What this task involves »
Write the material out again, line by line, exactly as it is.

Available data »
========================================================================
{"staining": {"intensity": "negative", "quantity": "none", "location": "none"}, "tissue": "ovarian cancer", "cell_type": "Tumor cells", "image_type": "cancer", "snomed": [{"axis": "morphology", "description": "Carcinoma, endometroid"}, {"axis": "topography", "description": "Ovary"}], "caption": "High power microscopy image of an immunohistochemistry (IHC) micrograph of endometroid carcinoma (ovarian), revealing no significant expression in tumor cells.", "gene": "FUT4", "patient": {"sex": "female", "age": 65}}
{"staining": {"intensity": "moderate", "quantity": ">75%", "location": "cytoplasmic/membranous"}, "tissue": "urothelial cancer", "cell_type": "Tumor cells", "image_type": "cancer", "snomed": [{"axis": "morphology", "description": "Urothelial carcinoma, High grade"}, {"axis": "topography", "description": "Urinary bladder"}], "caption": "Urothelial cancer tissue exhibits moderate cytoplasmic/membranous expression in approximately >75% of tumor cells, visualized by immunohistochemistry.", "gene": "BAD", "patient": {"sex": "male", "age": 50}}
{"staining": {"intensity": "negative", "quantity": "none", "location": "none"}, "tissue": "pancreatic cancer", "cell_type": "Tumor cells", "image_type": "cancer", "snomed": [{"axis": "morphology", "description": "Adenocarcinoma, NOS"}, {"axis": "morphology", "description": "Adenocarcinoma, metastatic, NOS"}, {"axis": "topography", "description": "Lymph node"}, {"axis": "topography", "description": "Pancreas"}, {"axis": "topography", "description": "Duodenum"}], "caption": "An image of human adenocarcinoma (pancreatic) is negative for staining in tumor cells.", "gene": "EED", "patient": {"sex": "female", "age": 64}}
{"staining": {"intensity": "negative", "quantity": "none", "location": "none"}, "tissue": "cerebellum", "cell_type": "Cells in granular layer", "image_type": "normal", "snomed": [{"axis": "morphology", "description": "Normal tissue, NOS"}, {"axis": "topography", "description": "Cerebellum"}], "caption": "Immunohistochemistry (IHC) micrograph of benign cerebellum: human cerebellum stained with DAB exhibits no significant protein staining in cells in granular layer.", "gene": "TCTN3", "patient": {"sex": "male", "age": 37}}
========================================================================
Result for this task »
{"staining": {"intensity": "negative", "quantity": "none", "location": "none"}, "tissue": "ovarian cancer", "cell_type": "Tumor cells", "image_type": "cancer", "snomed": [{"axis": "morphology", "description": "Carcinoma, endometroid"}, {"axis": "topography", "description": "Ovary"}], "caption": "High power microscopy image of an immunohistochemistry (IHC) micrograph of endometroid carcinoma (ovarian), revealing no significant expression in tumor cells.", "gene": "FUT4", "patient": {"sex": "female", "age": 65}}
{"staining": {"intensity": "moderate", "quantity": ">75%", "location": "cytoplasmic/membranous"}, "tissue": "urothelial cancer", "cell_type": "Tumor cells", "image_type": "cancer", "snomed": [{"axis": "morphology", "description": "Urothelial carcinoma, High grade"}, {"axis": "topography", "description": "Urinary bladder"}], "caption": "Urothelial cancer tissue exhibits moderate cytoplasmic/membranous expression in approximately >75% of tumor cells, visualized by immunohistochemistry.", "gene": "BAD", "patient": {"sex": "male", "age": 50}}
{"staining": {"intensity": "negative", "quantity": "none", "location": "none"}, "tissue": "pancreatic cancer", "cell_type": "Tumor cells", "image_type": "cancer", "snomed": [{"axis": "morphology", "description": "Adenocarcinoma, NOS"}, {"axis": "morphology", "description": "Adenocarcinoma, metastatic, NOS"}, {"axis": "topography", "description": "Lymph node"}, {"axis": "topography", "description": "Pancreas"}, {"axis": "topography", "description": "Duodenum"}], "caption": "An image of human adenocarcinoma (pancreatic) is negative for staining in tumor cells.", "gene": "EED", "patient": {"sex": "female", "age": 64}}
{"staining": {"intensity": "negative", "quantity": "none", "location": "none"}, "tissue": "cerebellum", "cell_type": "Cells in granular layer", "image_type": "normal", "snomed": [{"axis": "morphology", "description": "Normal tissue, NOS"}, {"axis": "topography", "description": "Cerebellum"}], "caption": "Immunohistochemistry (IHC) micrograph of benign cerebellum: human cerebellum stained with DAB exhibits no significant protein staining in cells in granular layer.", "gene": "TCTN3", "patient": {"sex": "male", "age": 37}}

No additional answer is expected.